San Francisco Giants: Offense Struggles, GIDP at an Alarming Rate

Pat Burrell has been a pleasant surprise since arriving in San Francisco.

The San Francisco Giants are currently leading the National League wildcard by 1.5 games. They are leading the majors in strikeouts and saves, while being number two in ERA. For the month of July, they were near the top of the league in runs scored. But they are also front-runners in a not too positive stat, grounded-into-double-plays, which they lead the NL in, with 110.

It is no secret that the only reason why the Giants have not soared away with the NL West already is because of poor hitting. This same hitting that was on an other-worldly tear last month has returned right back to where it was all season long; a step above non-existence.

Game after game, the Giants pitching keeps them in it, only to have the team come up short and ruin efforts by the starting pitcher. In the last three games alone, they have ruined quality starts by Tim Lincecum and Barry Zito (a game they won in extra-innings) and a decent showing by Matt Cain. This has been the pattern for two seasons now, one that could have been corrected with the addition of a bat this trade deadline, but the Giants chose to add more pitching instead.

As pleasantly surprised as the Giants have to be with Aubrey Huff, Andres Torres, Pat Burrell and Buster Posey, they have to be disappointed in Pablo Sandoval, who has been nothing short of dreadful so far.

This time last year, he was near the top of the league in batting average, but now he hits a mere .263 with only six homeruns and 44 RBI’s. He has also hit into 20 double-plays, which is tied for the NL lead with the Nationals’ Ivan Rodriguez.

It’s hard to fathom the fall this guy has seen since just last season. Perhaps the Giants toyed with him in the off-season, because they tend to do that with players. Maybe they tried to make him more patient at the plate, and although that is what we want our players to strive for, it just does not worth with some, and maybe threw his hitting-eye off.

The Giants have also seen 16 GIDP from Juan Uribe and 10 from Aaron Rowand, who is in the third of a five-year bust-contract with the Giants.

Patience at the plate was this team’s downfall last season, and it is shaping up to be this season as well. The pitching coach, Carney Lunsford, was not brought back because of that express reason, and it seems the Giants are not better at it this year than last. They just refuse to take pitches.
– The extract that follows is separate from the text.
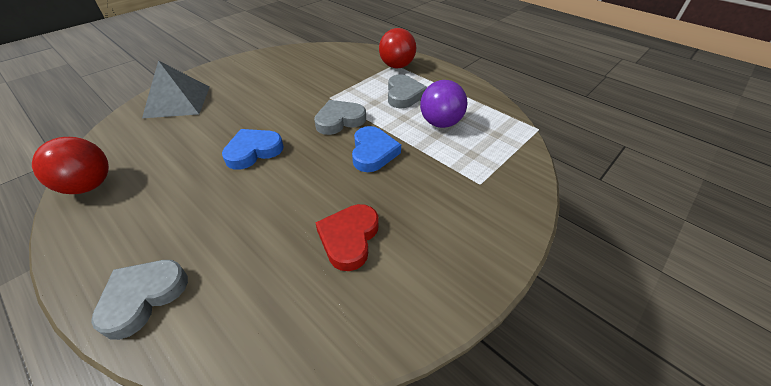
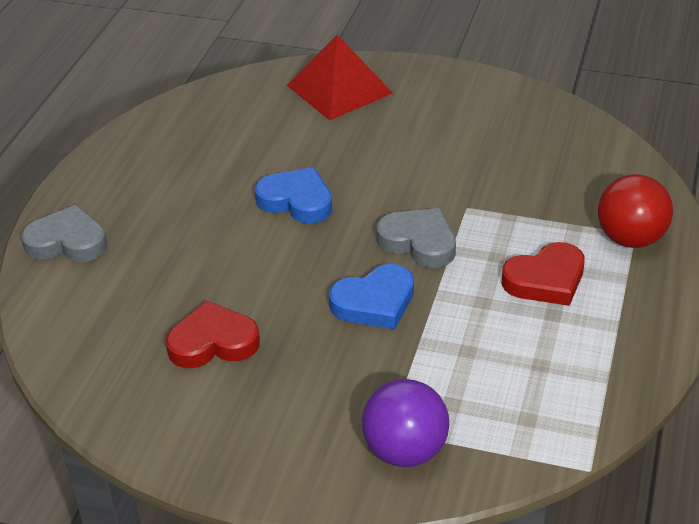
camera: 65 degrees right, 5 degrees down
(89, 185) = (164, 124): red ball -> none
(177, 101) = (339, 89): grey pyramid -> red pyramid
(404, 95) = (545, 280): grey heart -> red heart
(440, 123) = (502, 346): purple ball -> purple ball (405, 451)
Their strikeouts rates are surprisingly not near the top of the league, but how many times does this team blow it by swinging at a bad pitch and popping up or grounding out with runners in scoring position? Way too much.
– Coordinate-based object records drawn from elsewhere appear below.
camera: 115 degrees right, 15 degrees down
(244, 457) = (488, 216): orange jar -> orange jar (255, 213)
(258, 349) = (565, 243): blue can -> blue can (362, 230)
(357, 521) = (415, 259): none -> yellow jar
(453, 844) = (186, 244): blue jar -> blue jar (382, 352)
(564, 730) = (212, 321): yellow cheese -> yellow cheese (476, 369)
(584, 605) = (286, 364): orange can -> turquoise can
Pat Burrell, who has only been with the Giants for 48 games, shows he may be the only person with an eye for the strike zone. With 23 walks, he has more than Aaron Rowand has in 82 games.

With their pitching, the Giants are going to stay contenders for the wildcard and make a run for the NL West, but they must find a way to improve the offense or it will all go to waste. They need to be more patient at the plate, and be smarter with runners in scoring position. The veterans will need to lead the way, which includes Freddy Sanchez upping his game, and Edgar Renteria getting back to where he was before the injury. This is the Giants one real chance at making post-season play, and if the offense continues at this rate, they will not get a chance to taste October baseball.
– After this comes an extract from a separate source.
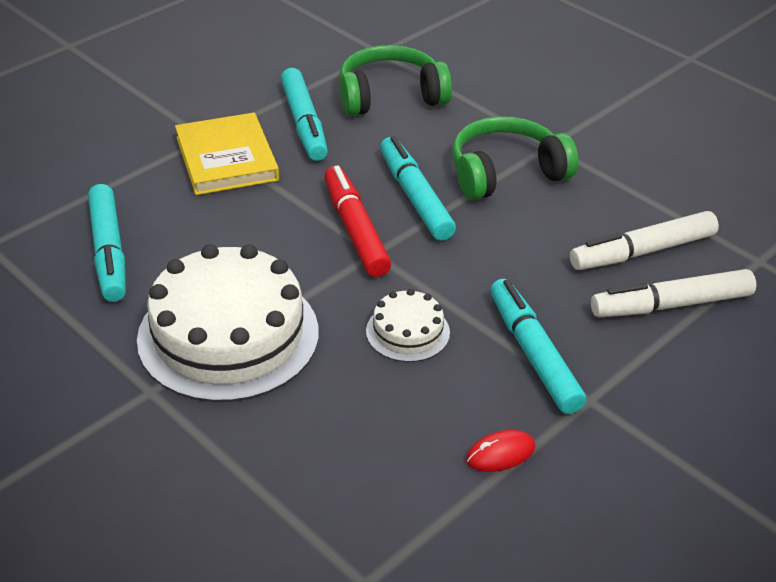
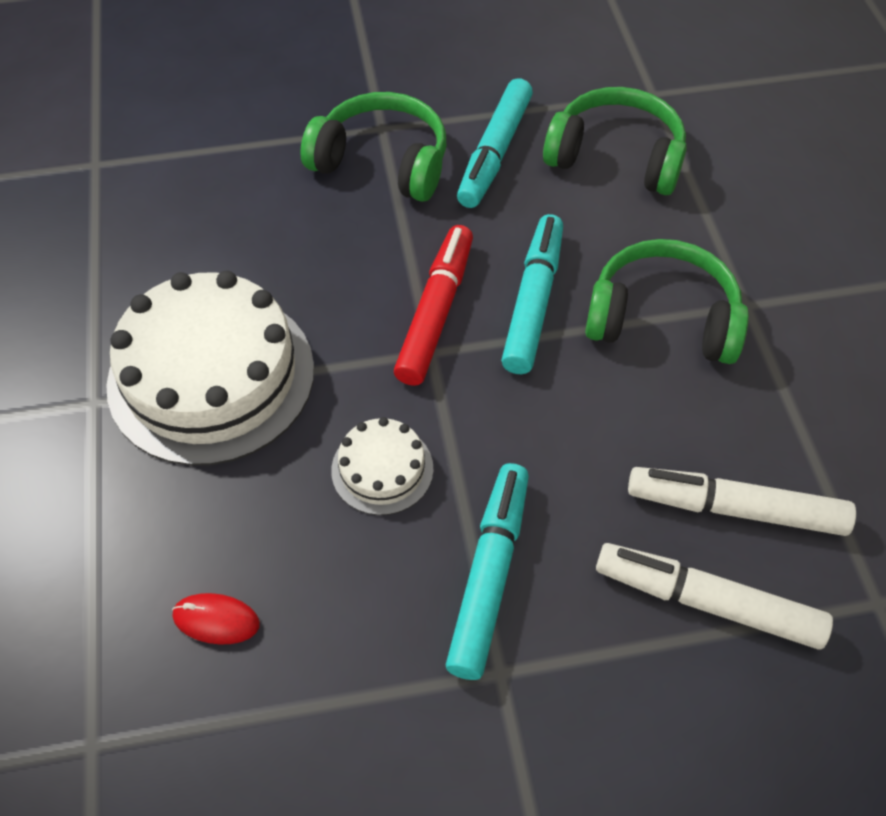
camera: 35 degrees right, 15 degrees up
(108, 252) = (187, 222): turquoise marker -> none
(227, 159) = (382, 162): yellow book -> green headphones
(500, 454) = (347, 680): red mouse -> red mouse (216, 620)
One thought on “San Francisco Giants: Offense Struggles, GIDP at an Alarming Rate

  1. Jim Haggerty


    Regarding Sandoval–could it be that the league has figured out how to pitch to him? Hopefully his considerble girth is not the reason for the precipitous dropoff in both his batting average and power numbers.

    The Giants seem to be somewhat similar to the Mets, except they have better pitching. Also, it seems there are no bats available at the positions where they need bats. Seems to be they should look to acquire a lefty pull hitter to take advantage of the short right field fence; Adam Dunn comes to mind but where would he play in the field? Certainly not in the outfield.

    Given the dimensions of AT&T Park (one of my favorite venues) the team should be built around pitching, youth and speed. The pitching is there but the other two parameters are lacking. But the team will be dangerous in the Division Series with Lincecum, Zito and Cain at the top of the rotation, assuming they make it that far.